Having a power of attorney in place also can help you avoid the expensive and drawn-out process of trying to obtain a conservatorship over an adult child who becomes permanently incapacitated.

Talk with your adult child about how money should be managed and how things will work if your child becomes incapacitated. This conversation can help avoid problems down the line and can help your child understand why you need the power of attorney. An adult has to voluntarily agree to give an agent the power to make financial decisions. You can't just do it on your own, so you'll want to be on the same page with your child.

Educational Records Release

If your adult child is heading to college, you also might want an educational records release. The Family Educational Rights and Privacy Act (FERPA) requires that students 18 or older provide written consent before their educational records are provided to their parents. Your child's educational records are considered private to your child—even if you're paying the tuition bill.

Without an educational records release, you won't be able to receive your child's grade report. Without a grade report, you might not know if an academic scholarship is in jeopardy or if your child is struggling so much that there could be mental health issues or other troubles. You also might not receive notification that your child's financial aid documents are incomplete. All of these situations could put your child's education—and your own finances—at risk.
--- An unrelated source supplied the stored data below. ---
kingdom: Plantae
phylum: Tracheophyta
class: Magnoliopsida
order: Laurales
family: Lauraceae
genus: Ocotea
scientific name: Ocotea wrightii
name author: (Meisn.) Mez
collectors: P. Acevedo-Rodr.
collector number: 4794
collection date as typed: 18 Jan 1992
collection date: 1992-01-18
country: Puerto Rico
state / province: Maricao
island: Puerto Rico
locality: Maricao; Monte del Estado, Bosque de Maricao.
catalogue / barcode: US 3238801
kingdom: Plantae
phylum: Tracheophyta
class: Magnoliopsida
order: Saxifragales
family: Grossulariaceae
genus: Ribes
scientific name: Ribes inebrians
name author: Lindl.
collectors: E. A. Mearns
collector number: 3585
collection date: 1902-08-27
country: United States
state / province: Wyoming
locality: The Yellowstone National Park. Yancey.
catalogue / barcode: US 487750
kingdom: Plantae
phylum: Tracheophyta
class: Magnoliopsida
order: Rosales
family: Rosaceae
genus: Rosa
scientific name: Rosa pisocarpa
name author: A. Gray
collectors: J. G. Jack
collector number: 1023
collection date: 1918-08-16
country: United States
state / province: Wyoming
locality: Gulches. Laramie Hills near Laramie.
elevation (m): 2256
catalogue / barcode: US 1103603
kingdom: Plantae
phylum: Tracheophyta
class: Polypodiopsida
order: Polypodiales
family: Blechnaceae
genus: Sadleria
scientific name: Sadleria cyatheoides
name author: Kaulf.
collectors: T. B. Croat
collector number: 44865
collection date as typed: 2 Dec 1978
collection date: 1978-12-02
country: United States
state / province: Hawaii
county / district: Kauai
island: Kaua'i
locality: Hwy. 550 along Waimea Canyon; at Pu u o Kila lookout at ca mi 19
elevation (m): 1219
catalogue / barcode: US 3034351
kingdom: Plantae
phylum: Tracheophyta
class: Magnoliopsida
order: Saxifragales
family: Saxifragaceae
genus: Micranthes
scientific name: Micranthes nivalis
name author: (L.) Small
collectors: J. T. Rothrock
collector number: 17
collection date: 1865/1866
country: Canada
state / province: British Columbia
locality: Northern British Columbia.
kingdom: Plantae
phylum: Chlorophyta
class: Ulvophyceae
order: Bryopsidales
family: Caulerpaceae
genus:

Colleges usually have a specific form that students can sign that authorizes the school to release education information to parents.

Getting Help

Whether your child is entering the workforce or heading off to college, squeeze in some time to set up these documents. Your state might have statutory forms that you can use. Health care providers and colleges also might have blank forms. You also can get help from an attorney, or you can make them on your own with a product like WillMaker.